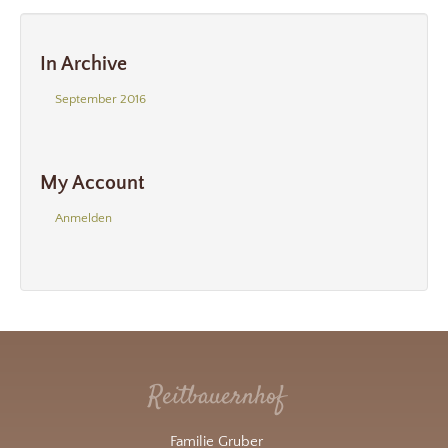
In Archive
September 2016
My Account
Anmelden
Reitbauernhof
Familie Gruber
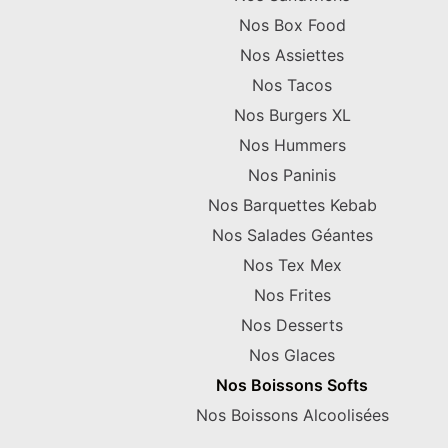
Nos Box Food
Nos Assiettes
Nos Tacos
Nos Burgers XL
Nos Hummers
Nos Paninis
Nos Barquettes Kebab
Nos Salades Géantes
Nos Tex Mex
Nos Frites
Nos Desserts
Nos Glaces
Nos Boissons Softs
Nos Boissons Alcoolisées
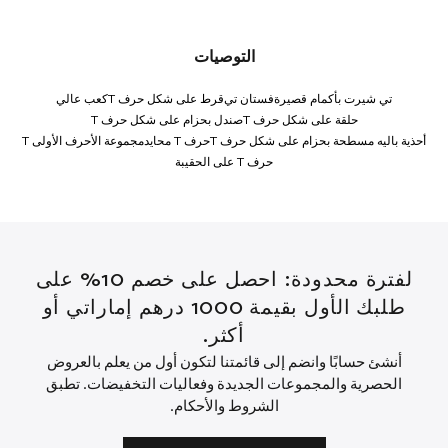
التوصيات
تي شيرت بأكمام قصيرة
فستان تي
قرط على شكل حرف T
كعب عالي
حلقة على شكل حرف T
صندل بحزام على شكل حرف T
أحذية باليه مسطحة بحزام على شكل حرف T
حرف T محايد
مجموعة الأحرف الأولى T
حرف T على الحقيبة
لفترة محدودة: احصل على خصم 10% على
طلبك الأول بقيمة 1000 درهم إماراتي أو
أكثر.
أنشئ حسابًا وانضم إلى قائمتنا لتكون أول من يعلم بالعروض
الحصرية والمجموعات الجديدة وفعاليات التخفيضات. تطبق
الشروط والأحكام.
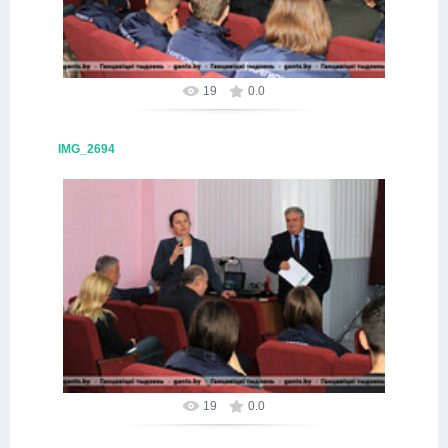
19
0.0
IMG_2694
09.10.2025
Alex
19
0.0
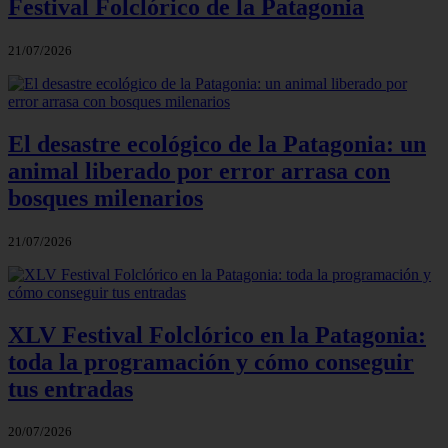
Festival Folclórico de la Patagonia
21/07/2026
El desastre ecológico de la Patagonia: un
animal liberado por error arrasa con
bosques milenarios
21/07/2026
XLV Festival Folclórico en la Patagonia:
toda la programación y cómo conseguir
tus entradas
20/07/2026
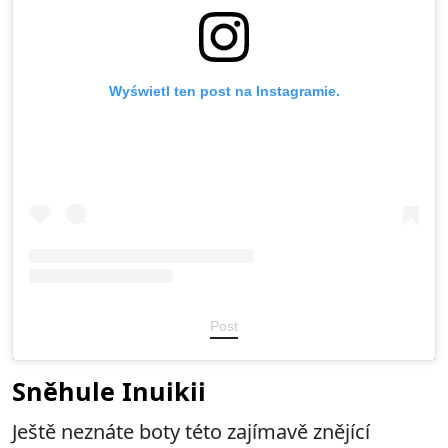
Wyświetl ten post na Instagramie.
Post
Sněhule Inuikii
Ještě neznáte boty této zajímavě znějící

# # #

* [Task directions]
Please transcribe the text that accompanies each of the records above, line for line and unchanged, and leave the pictures out of your answer.

* [Solved exercise]
In Archive
September 2016
My Account
Anmelden
Reitbauernhof
Familie Gruber
Nos Box Food
Nos Assiettes
Nos Tacos
Nos Burgers XL
Nos Hummers
Nos Paninis
Nos Barquettes Kebab
Nos Salades Géantes
Nos Tex Mex
Nos Frites
Nos Desserts
Nos Glaces
Nos Boissons Softs
Nos Boissons Alcoolisées
التوصيات
تي شيرت بأكمام قصيرة
فستان تي
قرط على شكل حرف T
كعب عالي
حلقة على شكل حرف T
صندل بحزام على شكل حرف T
أحذية باليه مسطحة بحزام على شكل حرف T
حرف T محايد
مجموعة الأحرف الأولى T
حرف T على الحقيبة
لفترة محدودة: احصل على خصم 10% على
طلبك الأول بقيمة 1000 درهم إماراتي أو
أكثر.
أنشئ حسابًا وانضم إلى قائمتنا لتكون أول من يعلم بالعروض
الحصرية والمجموعات الجديدة وفعاليات التخفيضات. تطبق
الشروط والأحكام.
19
0.0
IMG_2694
09.10.2025
Alex
19
0.0
Festival Folclórico de la Patagonia
21/07/2026
El desastre ecológico de la Patagonia: un
animal liberado por error arrasa con
bosques milenarios
21/07/2026
XLV Festival Folclórico en la Patagonia:
toda la programación y cómo conseguir
tus entradas
20/07/2026
Wyświetl ten post na Instagramie.
Post
Sněhule Inuikii
Ještě neznáte boty této zajímavě znějící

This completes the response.